Jean’s daughter, Jodi, says she bathes her mother, and helps her get to the table to eat.
During her time spent in a previous nursing home, Jodi says her mom was barely even being moved from her bed.
“The nurse aides never walked her even though she could walk,” Sear said.
After months of laying in bed, Jean developed severe pressure sores on various parts of her body, which would ultimately take away her ability to walk ever again.

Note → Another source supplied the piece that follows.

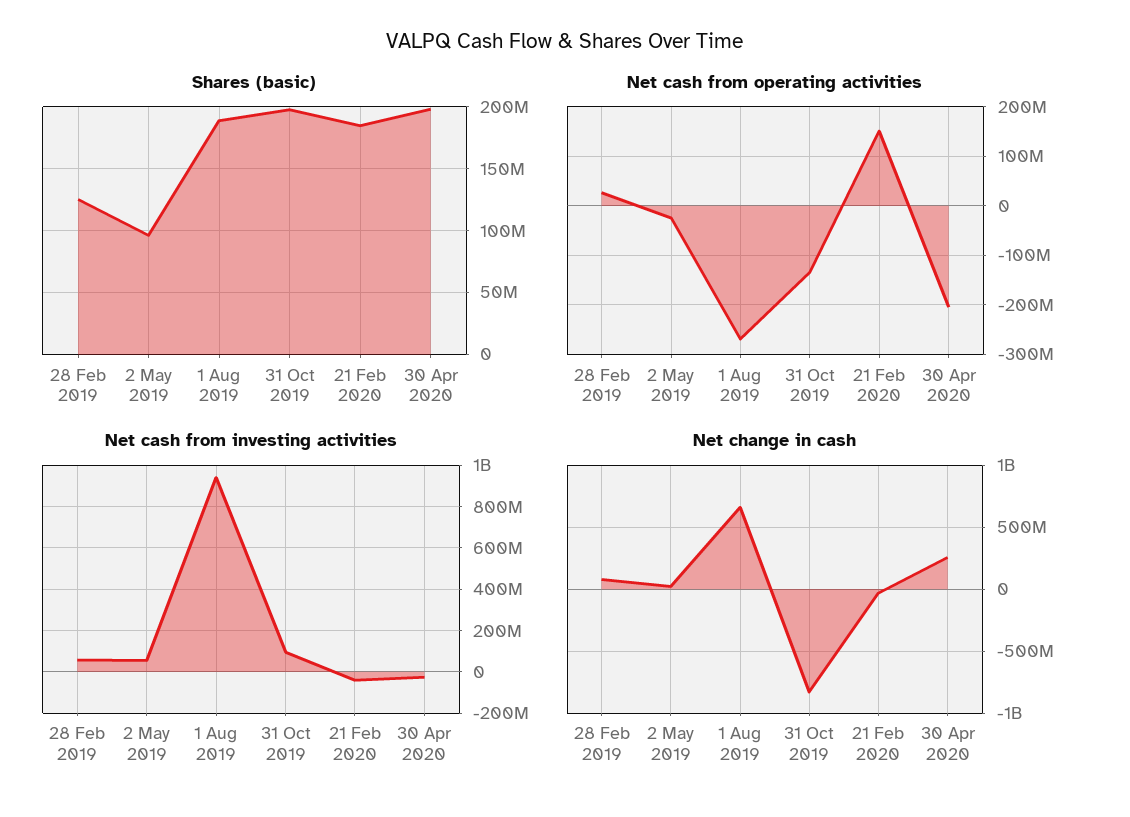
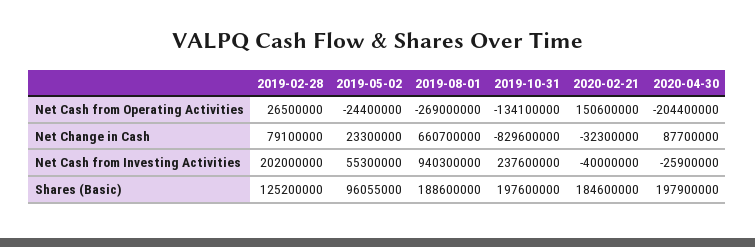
Net cash from investing activities, 28 Feb 2019: 50000000 -> 202000000
Net cash from investing activities, 31 Oct 2019: 100000000 -> 237600000
Net change in cash, 30 Apr 2020: 250000000 -> 87700000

“The doctor scheduled surgery to clear it out but 5 minutes in one of the nurses came out saying we can’t save the foot we need to amputate,” Sear said.

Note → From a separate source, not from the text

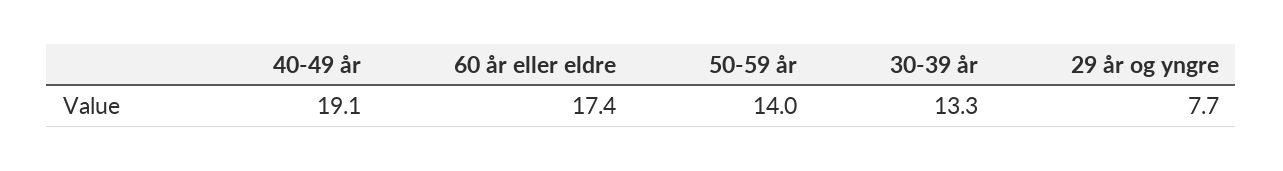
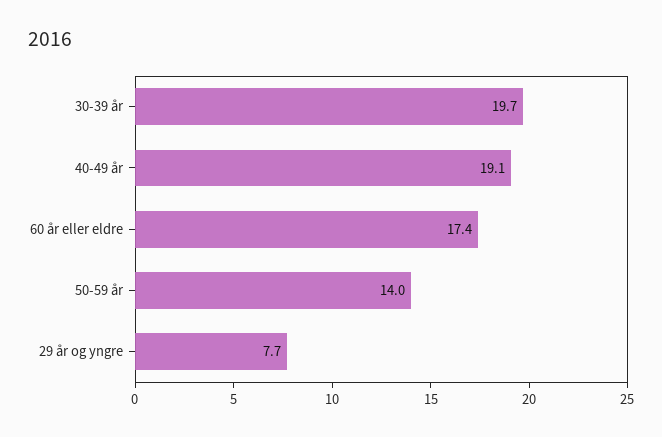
30-39 år: 13.3 -> 19.7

The sore on her foot cost Jean her left leg. Shortly afterwards, the family had the state investigate the nursing home, which only further confirmed their fears.
“When they came in to do their investigation we were informed that my mom had been given the wrong medication for 6 months as well,” Sear says.
The family is now suing the nursing home for neglect, but fear lawmakers don’t understand what they’re going through.
“You can’t really put any monetary amount on any person’s life,” Sear said.
“It’s not humane, it’s not constitutional and I don’t think it stands for what Iowa stands for,” Pressley Henningsen, the family’s attorney said.
There’s no guarantee Jean will win her case, but even so, the family and their lawyer say putting a cap on medical malpractice doesn’t give families back what they have lost.
“The reality is no one wants to be involved in a lawsuit but they at least want the ability to seek accountability and responsibility and that’s being truncated by this law,” Henningsen said.
“I still had those questions had she ben in a good nursing home could she have gone home? Would she have even lost her leg? Now that ability for her to go home has been taken away,” Sear said.